My mom is rushing around the kitchen frantically in her scrubs, trying to organize everything for the day. She’s an ER nurse, and you think that fact might make her super organized and focused, but it doesn’t. Every  morning she runs around like a chicken with her head cut off. It’s funny just to watch her sometimes until she yells at me for not helping her.

“Morning Low. Catch.” She tosses me an energy bar while spreading the peanut butter on Lizard’s lunch for school. Lizard takes her last bite of frozen waffles seconds before Mom shoves us out the door. “Okay, stop you guys.” We stand in front of the yellow rose bush outside of our front door while she snaps a couple of pictures on her phone.

“Bye Mommy!” Lizard squeals as she runs to the car, her Barbie backpack bouncing as she goes.

“Bye Mom,” I kiss her on the cheek. She takes my face in her hands and smiles at me with tears in her eyes.

“I can’t believe my baby is a senior.” She smiles when I groan. “I just wish that you would wash out these turquoise streaks,” she teases. I smile at her. I know how much she hates the color in my hair, but I can’t bring myself to wash the color out. My mom is cool enough to let me do my own thing and I absolutely love her for that. She always says, “As long as you don’t do drugs and don’t have a baby before twenty-two, I have done a good job.” 

She lets go of me and goes back into the house. I start up Betsy and head down the road.

Betsy is my red jeep that I got for my sixteenth birthday. She is beyond ancient, but besides the two times that she has broken down in the least year, she is great.

After ten minutes I pull up to Lizard’s school. We get out and she holds my hand as we walk through the entrance gate. When we find her classroom, I stay with her as her new teacher, Mrs. Blake, introduces herself. Lizard gives me one last hug goodbye before going to sit on the carpet with the other kids.

Last year when I dropped Lizard off in the morning, I would practically have to pry her off of my leg. As the year went on, it got a little easier to drop her off. I am so relieved that she seems to be over her clingy faze by now. 

I leave Lizard’s school and drive down the street to the high school. Beaumont High is a bunch of old brick buildings combined together by small walkways. Trees cover almost every inch of the campus. A small football stadium sits behind the gym on the far side of the campus. Basically the whole population of Beaumont passes through these halls at one point or another because there is not another high school for miles.

I pull into the first open parking space that I see and sit in the car. Senior year is starting. I am so excited, but nervous at the same time. I have lived in Beaumont my entire life, so the idea of living anywhere else is strange to me, but I am definitely excited for college and the chance to get out of the small town and experience new things.

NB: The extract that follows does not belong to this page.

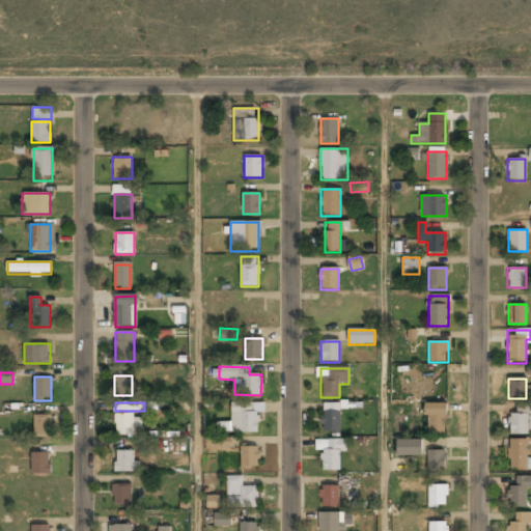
[(446,434),(446,403),(426,402),(426,434),(446,434)]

A knock on my window makes me jump and I jab my knee into the steering wheel.

“Ow!” I look over to my window and see Vi smiling at me. Vi’s real name is Viola. Her mom has a thing for Shakespeare.

I unlock my door and she flings it open right before pulling me into an almost suffocating hug. Her bright pink hair is in my face and I have a hard time seeing anything. Because she is such an amazing hair guru, she was the only one who I trusted to dye my hair for me.